Substance Abuse and Divorce in Texas

Hands holding torn paper heart

In a divorce where substance abuse is a concern and children are involved, Texas courts will consider the best interests of the child before making any kind of custody arrangements. If it's shown that a parent's addiction negatively impacts his or her ability to care for the child, the court could severely restrict the terms of visitation or even award conservatorship of the child permanently to the sober parent. However, there are steps a parent battling substance abuse can take to prove to the court that he or she is capable of co-parenting and providing a safe, stable home for the child.

When determining what is in the best interest of the child, the court will consider certain factors. Can the parent meet the child's physical and emotional needs? Can they provide a safe, nurturing environment and a stable home situation? Convincing the court that you can meet these requirements should always be foremost in your mind. Following these points will help you do that.

  • Comply completely with all court orders. These could include entering a rehabilitation facility, attending rehabilitation counseling, and submitting to random drug and/or alcohol testing. Be respectful and do whatever is asked of you. You need to be the poster child of sobriety.
  • Get a job and a stable home – Having a stable home shows you can provide a safe living environment and having a job shows you are responsible and can maintain that environment. This shows the court you are willing to put your child's needs before anything else.
  • Guidance and Support – There are various types of support you can look to for help in learning to control your addiction. You could become a member of a 12-step program, such as Alcoholics Anonymous. There are also online groups that you could participate in virtually. Some churches provide group therapy that can help you spiritually. Family and friends are also very important, since they're available whenever you need them, and they have a vested interest in your recovery. You might also work with a therapist to develop an “aftercare” plan for daily living once your rehabilitation therapy is complete. All of these show the court that you have sought out resources to help you on your difficult journey and are working towards a life without substance abuse.
  • Interaction with your child – Are you still involved in your child's life during your recovery?

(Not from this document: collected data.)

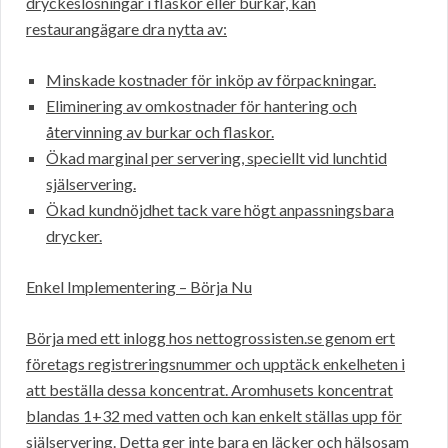
dryckeslösningar i flaskor eller burkar, kan
restaurangägare dra nytta av:
Minskade kostnader för inköp av förpackningar.
Eliminering av omkostnader för hantering och
återvinning av burkar och flaskor.
Ökad marginal per servering, speciellt vid lunchtid
själservering.
Ökad kundnöjdhet tack vare högt anpassningsbara
drycker.
Enkel Implementering – Börja Nu
Börja med ett inlogg hos nettogrossisten.se genom ert
företags registreringsnummer och upptäck enkelheten i
att beställa dessa koncentrat. Aromhusets koncentrat
blandas 1+32 med vatten och kan enkelt ställas upp för
själservering. Detta ger inte bara en läcker och hälsosam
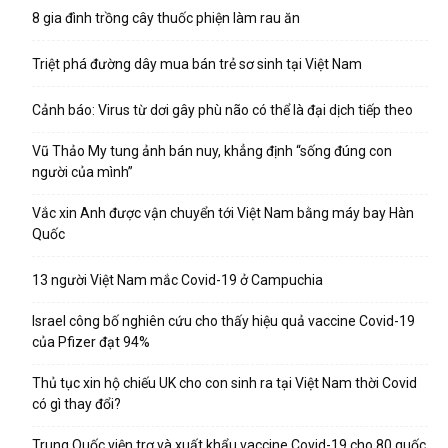
8 gia đình trồng cây thuốc phiện làm rau ăn
Triệt phá đường dây mua bán trẻ sơ sinh tại Việt Nam
Cảnh báo: Virus từ dơi gây phù não có thể là đại dịch tiếp theo
Vũ Thảo My tung ảnh bán nuy, khẳng định “sống đúng con
người của mình”
Vắc xin Anh được vận chuyển tới Việt Nam bằng máy bay Hàn
Quốc
13 người Việt Nam mắc Covid-19 ở Campuchia
Israel công bố nghiên cứu cho thấy hiệu quả vaccine Covid-19
của Pfizer đạt 94%
Thủ tục xin hộ chiếu UK cho con sinh ra tại Việt Nam thời Covid
có gì thay đổi?
Trung Quốc viện trợ và xuất khẩu vaccine Covid-19 cho 80 quốc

Do you attend extracirricular activities or spend as much time as possible with your child? Does your child enjoy being around you? The court doesn't just look at the endgame. By spending as much quality time with your child as possible, you are showing how much being a parent really means to you.
  • How long have you been sober? – The longer, the stronger! The more time you stay sober, the more the court will see how committed you are. It also helps to have a therapist or sponsor who can testify about how committed you are to your sobriety.

Losing conservatorship of your child is painful. It's hard to accept that the court feels your child would be better off with someone else. However, if you are willing to cooperate with all court orders and show you are committed to controlling your substance abuse issues, you can make it down that long road, prove you are a fit parent, and become an active part of your child's life again.